#### [Extract]

┌──

As ChrisW said, there are numerous examples of humor and irreverence in Zen lore.
However, unlike most of the jokes about e.g. Christianity which are often said without a wholesome purpose, or sometimes with the objective of pointing out an inconsistency in Christian declared values vs. practice, in Buddhism all activities, including jokes, are 100% subordinated to the primary goal.
Before you can understand the role of jokes in Zen Buddhism, you should understand the crucial role of attachments as obstacles to enlightenment. (I think you are very close to this already, since you have a natural antipathy to superstitions, unexamined beliefs, and rigid/stubborn adherence to subjective points of view & philosophical abstractions.)
While I can't give justice to this topic in one short answer, the idea is that attachments both bias the mind off an ideal objective basis AND lead onto dangerous and often harmful pursuits AND constitute the necessary condition of suffering due to a mismatch between "how is" and "how should be" (the target of attachment).

└──

(Stored dataset records)
┌──

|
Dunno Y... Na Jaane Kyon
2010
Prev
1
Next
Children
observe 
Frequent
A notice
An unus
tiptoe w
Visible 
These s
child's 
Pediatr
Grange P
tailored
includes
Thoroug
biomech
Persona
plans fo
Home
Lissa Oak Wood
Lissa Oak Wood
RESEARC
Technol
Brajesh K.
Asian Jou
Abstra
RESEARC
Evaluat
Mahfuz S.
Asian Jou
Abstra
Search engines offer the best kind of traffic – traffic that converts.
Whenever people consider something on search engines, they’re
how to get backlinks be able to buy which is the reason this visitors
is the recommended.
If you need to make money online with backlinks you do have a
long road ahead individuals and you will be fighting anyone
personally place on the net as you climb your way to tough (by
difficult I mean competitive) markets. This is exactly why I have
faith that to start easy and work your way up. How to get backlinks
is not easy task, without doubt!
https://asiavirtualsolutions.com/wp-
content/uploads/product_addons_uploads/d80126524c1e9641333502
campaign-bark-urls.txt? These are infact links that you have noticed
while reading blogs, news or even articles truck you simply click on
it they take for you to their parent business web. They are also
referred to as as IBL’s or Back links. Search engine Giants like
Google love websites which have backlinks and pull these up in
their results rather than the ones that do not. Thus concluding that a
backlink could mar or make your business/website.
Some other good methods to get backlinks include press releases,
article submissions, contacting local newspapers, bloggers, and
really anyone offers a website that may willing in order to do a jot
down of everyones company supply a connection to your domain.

└──
┌──

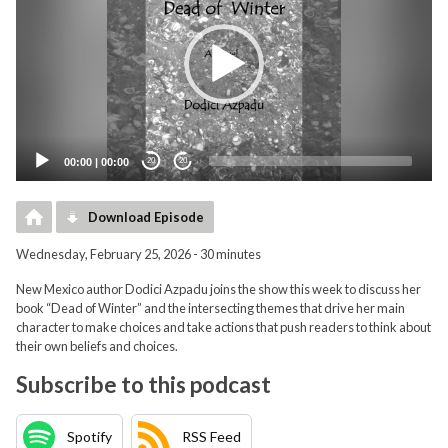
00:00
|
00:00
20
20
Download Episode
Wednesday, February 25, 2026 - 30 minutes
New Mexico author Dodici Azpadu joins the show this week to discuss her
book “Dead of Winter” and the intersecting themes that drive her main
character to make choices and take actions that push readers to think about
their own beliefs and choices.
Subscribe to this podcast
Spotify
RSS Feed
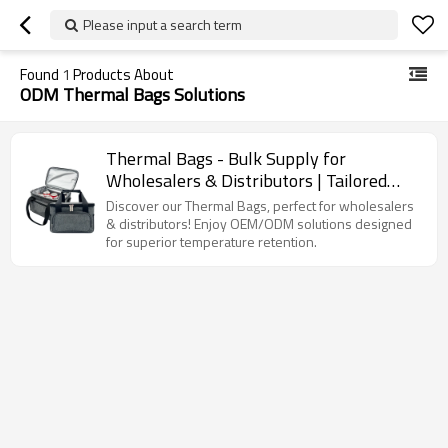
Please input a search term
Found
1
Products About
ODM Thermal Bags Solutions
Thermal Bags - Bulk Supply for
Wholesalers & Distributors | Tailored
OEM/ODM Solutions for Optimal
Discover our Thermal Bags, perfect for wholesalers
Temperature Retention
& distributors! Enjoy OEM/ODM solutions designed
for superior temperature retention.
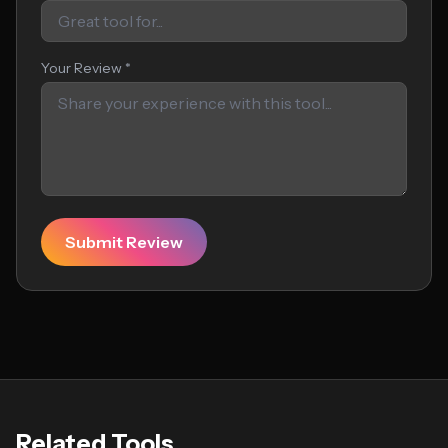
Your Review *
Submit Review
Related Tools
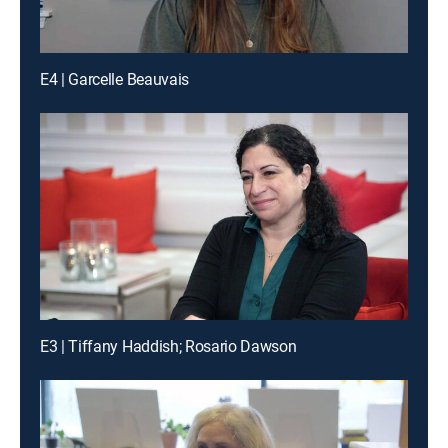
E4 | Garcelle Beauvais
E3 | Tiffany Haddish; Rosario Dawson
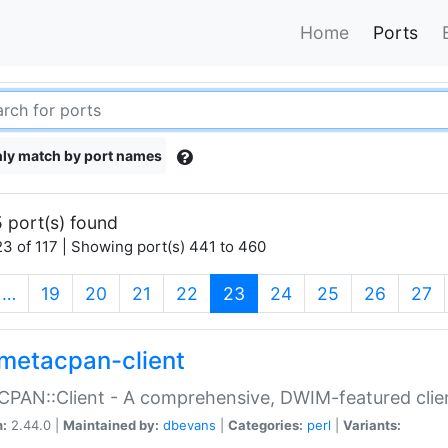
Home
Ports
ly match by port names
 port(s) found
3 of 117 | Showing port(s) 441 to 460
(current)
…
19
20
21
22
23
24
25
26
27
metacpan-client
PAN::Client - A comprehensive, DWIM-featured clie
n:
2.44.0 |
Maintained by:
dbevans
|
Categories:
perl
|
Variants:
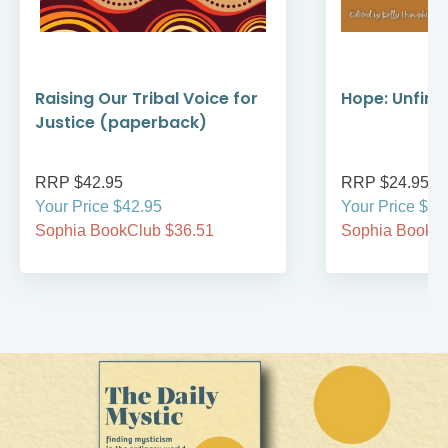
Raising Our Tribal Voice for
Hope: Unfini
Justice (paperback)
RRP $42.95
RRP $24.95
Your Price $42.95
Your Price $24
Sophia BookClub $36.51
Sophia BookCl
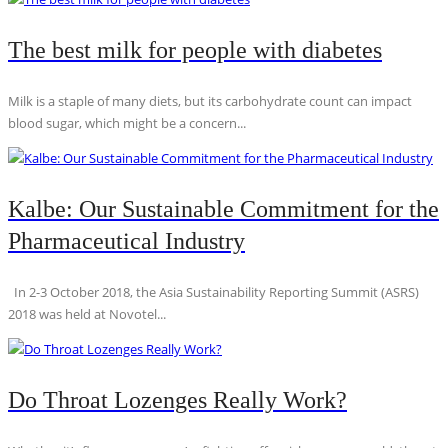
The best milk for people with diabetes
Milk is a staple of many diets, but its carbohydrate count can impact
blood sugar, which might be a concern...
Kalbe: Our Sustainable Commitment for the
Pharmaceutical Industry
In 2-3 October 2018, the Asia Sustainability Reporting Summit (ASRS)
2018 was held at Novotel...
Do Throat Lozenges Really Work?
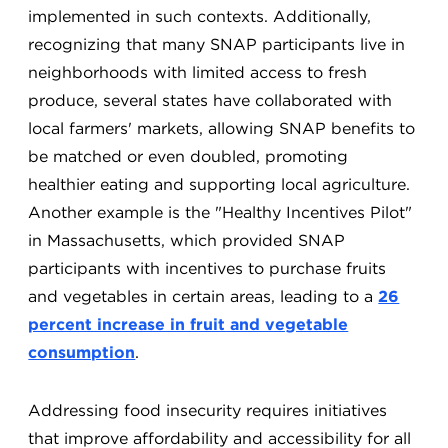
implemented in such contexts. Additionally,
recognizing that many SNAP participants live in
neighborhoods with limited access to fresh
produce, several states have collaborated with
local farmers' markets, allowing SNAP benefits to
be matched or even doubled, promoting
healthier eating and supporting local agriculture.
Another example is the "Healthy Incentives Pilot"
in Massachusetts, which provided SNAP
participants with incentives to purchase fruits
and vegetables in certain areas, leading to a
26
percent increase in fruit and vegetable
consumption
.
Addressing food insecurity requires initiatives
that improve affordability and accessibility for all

└──
┌──

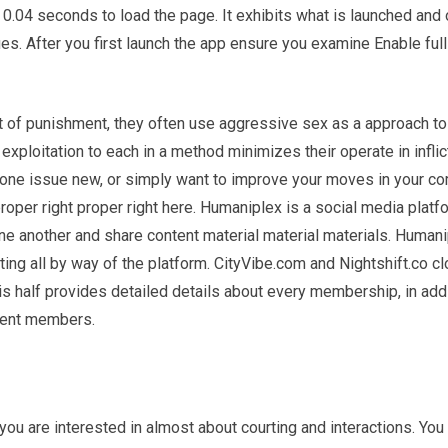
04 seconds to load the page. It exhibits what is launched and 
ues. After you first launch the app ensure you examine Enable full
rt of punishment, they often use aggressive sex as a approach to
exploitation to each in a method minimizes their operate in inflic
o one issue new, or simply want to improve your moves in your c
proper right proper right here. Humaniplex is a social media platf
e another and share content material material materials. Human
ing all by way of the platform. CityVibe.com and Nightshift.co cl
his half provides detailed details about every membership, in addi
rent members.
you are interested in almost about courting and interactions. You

└──

#### [Assignment]
Extract the part of the passage on Zen humor from "However, unlike most" to "view & philosophical abstractions.)", word for word.

#### [Answer area]
However, unlike most of the jokes about e.g. Christianity which are often said without a wholesome purpose, or sometimes with the objective of pointing out an inconsistency in Christian declared values vs. practice, in Buddhism all activities, including jokes, are 100% subordinated to the primary goal.
Before you can understand the role of jokes in Zen Buddhism, you should understand the crucial role of attachments as obstacles to enlightenment. (I think you are very close to this already, since you have a natural antipathy to superstitions, unexamined beliefs, and rigid/stubborn adherence to subjective points of view & philosophical abstractions.)